A friend died this week, age 96. The name was Anglo-Saxon, but no. A stage name. When he broke into show business you couldn’t - not if you had that kind of tongue twister - to most, but all, Americans. 
It was one of the earliest family stories I heard from my wife, Annelie. She was born in a war; her father was a German naval officer. He gave her a traditional Swiss name; the German birth registrar changed it to “Anneliese.” Back it went to Annelie when peace settled the issue.
We see that significance of naming in the Bible, too. When “Abram” became “Abraham” a self identity has shifted – for good. For Ruth’s mother-in-law, in that Bible story, the name change signified perpetual grieving.

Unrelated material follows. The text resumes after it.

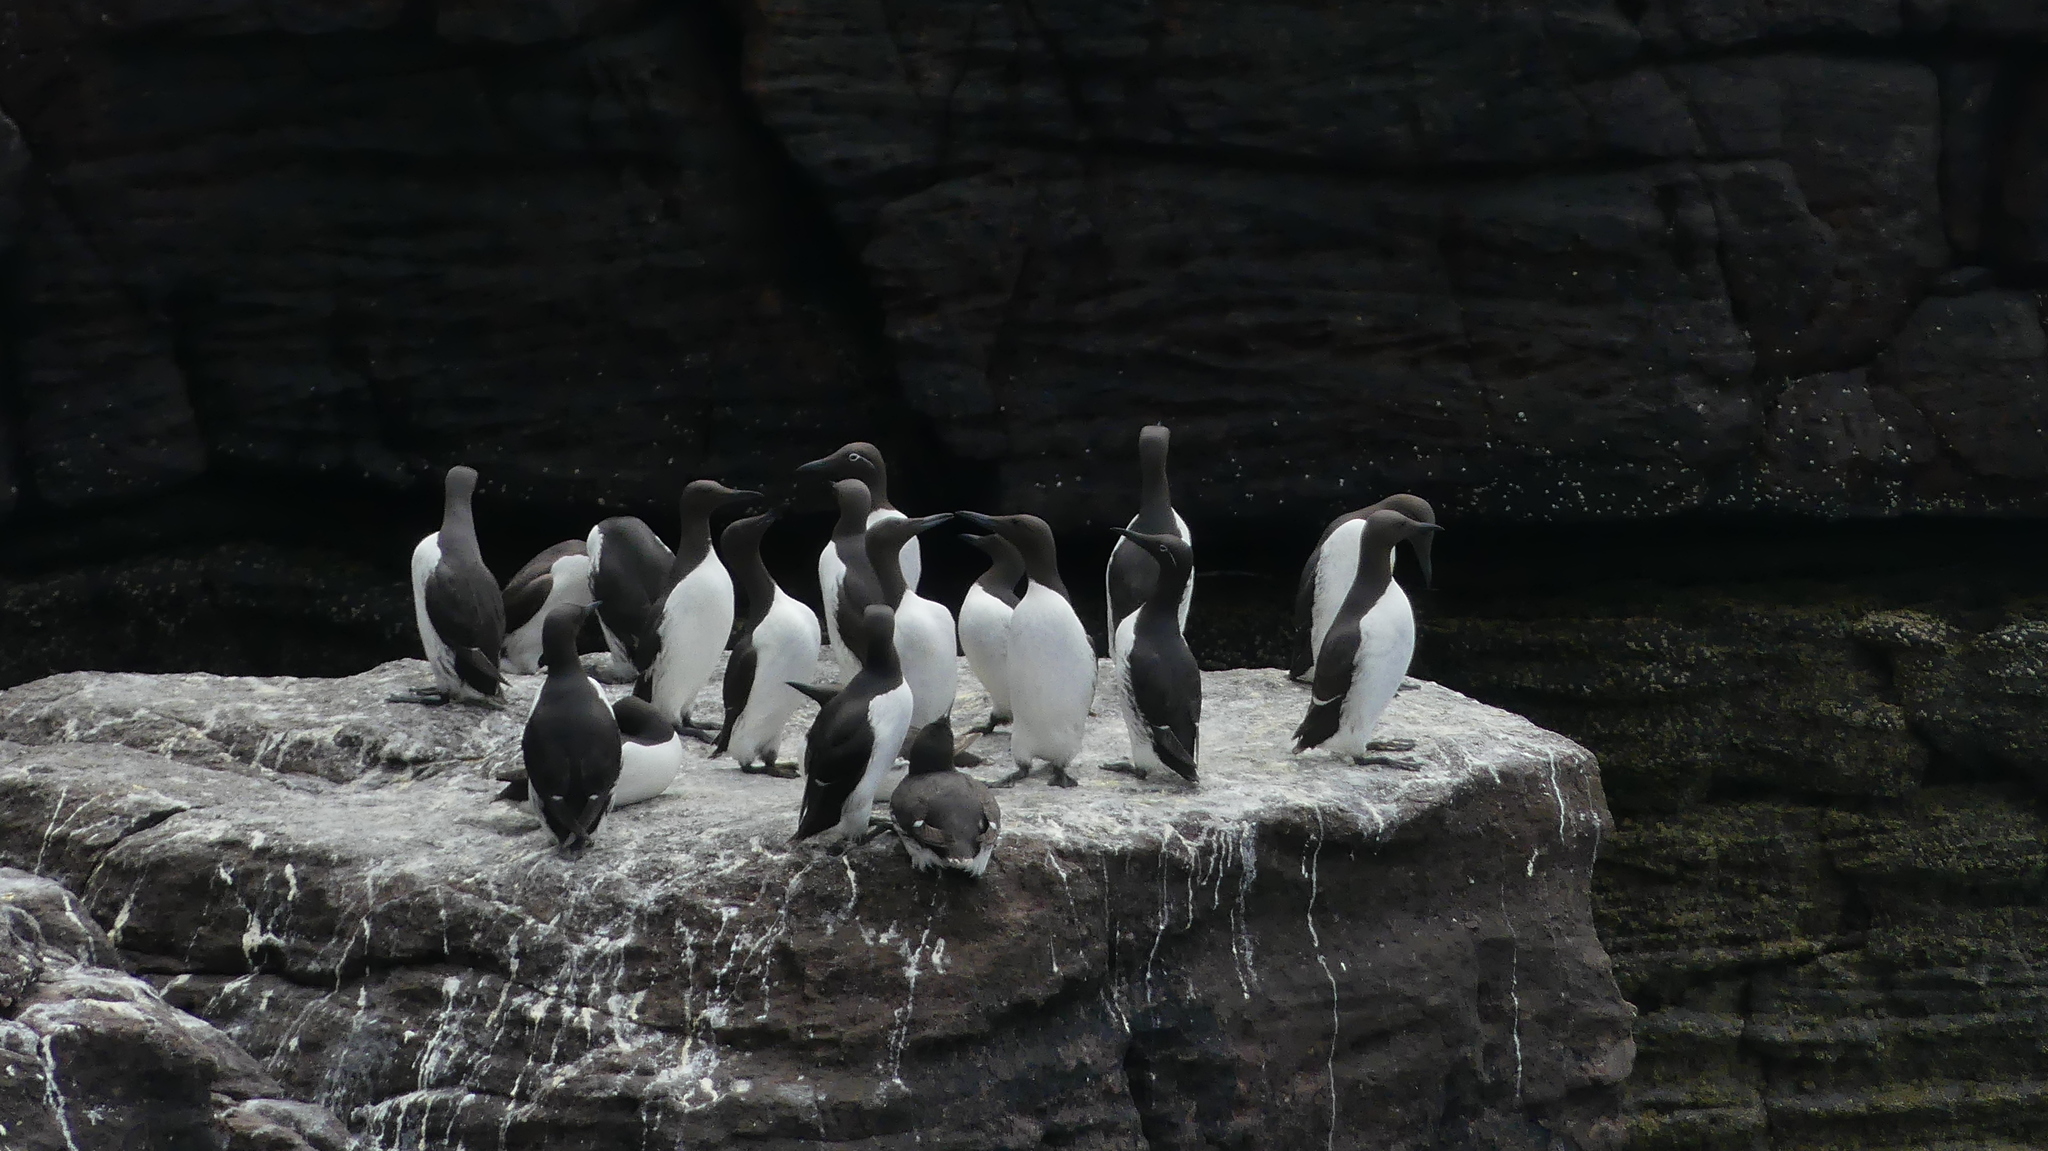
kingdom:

 The issue came up again for me as I was going through a couple of scholarly works on the Apostle. As I had noted in other Pauline studies, the name of “Saul” comes up when his early life is being described, but after the Damascus experience the name “Paul” is often used in an indiscriminate fashion. Curious.
In Luke’s account – and he knew Paul well – the name change took place on Cyprus. The process of an evolved self identity is important. The man who had been Saul and then was named “little Christs,” (Christians), became Paul in peculiar circumstances on Cyprus, and later claimed a conferred new identity we call “Apostle.” There would have been shifts in his Jewish relatedness as his self identity shifted, the grounding of his theology altered as his perceptions evolved.
I gave a good deal of thought to that name change of Saul into Paul when we wrote our book. Perhaps we all ought to give some thought to how our self identifiers were stamped in on us, ought to change. Just who am I? And used to be until…? That is particularly significant if you have suffered an identity fracturing trauma, like “victim,” “loser.” Or worse still, labeled "abuser.
If we are going to wear a name tag, it may take some doing, but like Paul let’s chose it wisely and wear it well.